#### [What to work on]
After locating the line with "порадовать близких в" in the records below, print it and every line after it exactly.

Records from a data source
══════════════════════════════

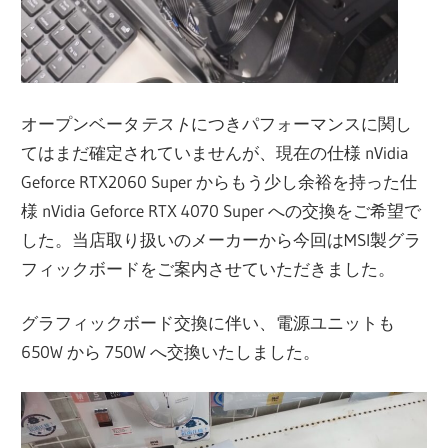
オープンベータ
テスト
につきパフォーマンスに関し
てはまだ確定されていませんが、現在の仕様 nVidia
Geforce RTX2060 Super からもう少し余裕を持った仕
様 nVidia Geforce RTX 4070 Super への交換をご希望で
した。当店取り扱いのメーカーから今回はMSI製グラ
フィックボードをご案内させていただきました。
グラフィックボード交換に伴い、電源ユニットも
650W から 750W へ交換いたしました。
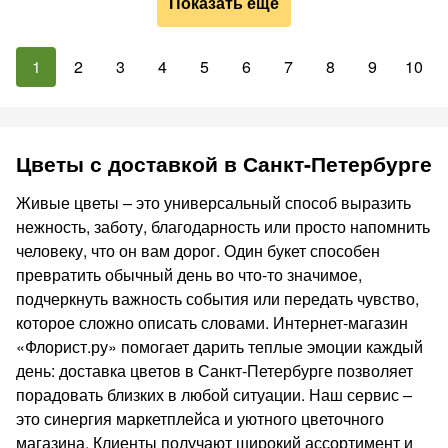
Показать ещё
1
2
3
4
5
6
7
8
9
10
Цветы с доставкой в Санкт-Петербурге
Живые цветы – это универсальный способ выразить
нежность, заботу, благодарность или просто напомнить
человеку, что он вам дорог. Один букет способен
превратить обычный день во что-то значимое,
подчеркнуть важность события или передать чувство,
которое сложно описать словами. Интернет-магазин
«Флорист.ру» помогает дарить теплые эмоции каждый
день: доставка цветов в Санкт-Петербурге позволяет
порадовать близких в любой ситуации. Наш сервис –
это синергия маркетплейса и уютного цветочного
магазина. Клиенты получают широкий ассортимент и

══════════════════════════════

#### [Result for this exercise]
порадовать близких в любой ситуации. Наш сервис –
это синергия маркетплейса и уютного цветочного
магазина. Клиенты получают широкий ассортимент и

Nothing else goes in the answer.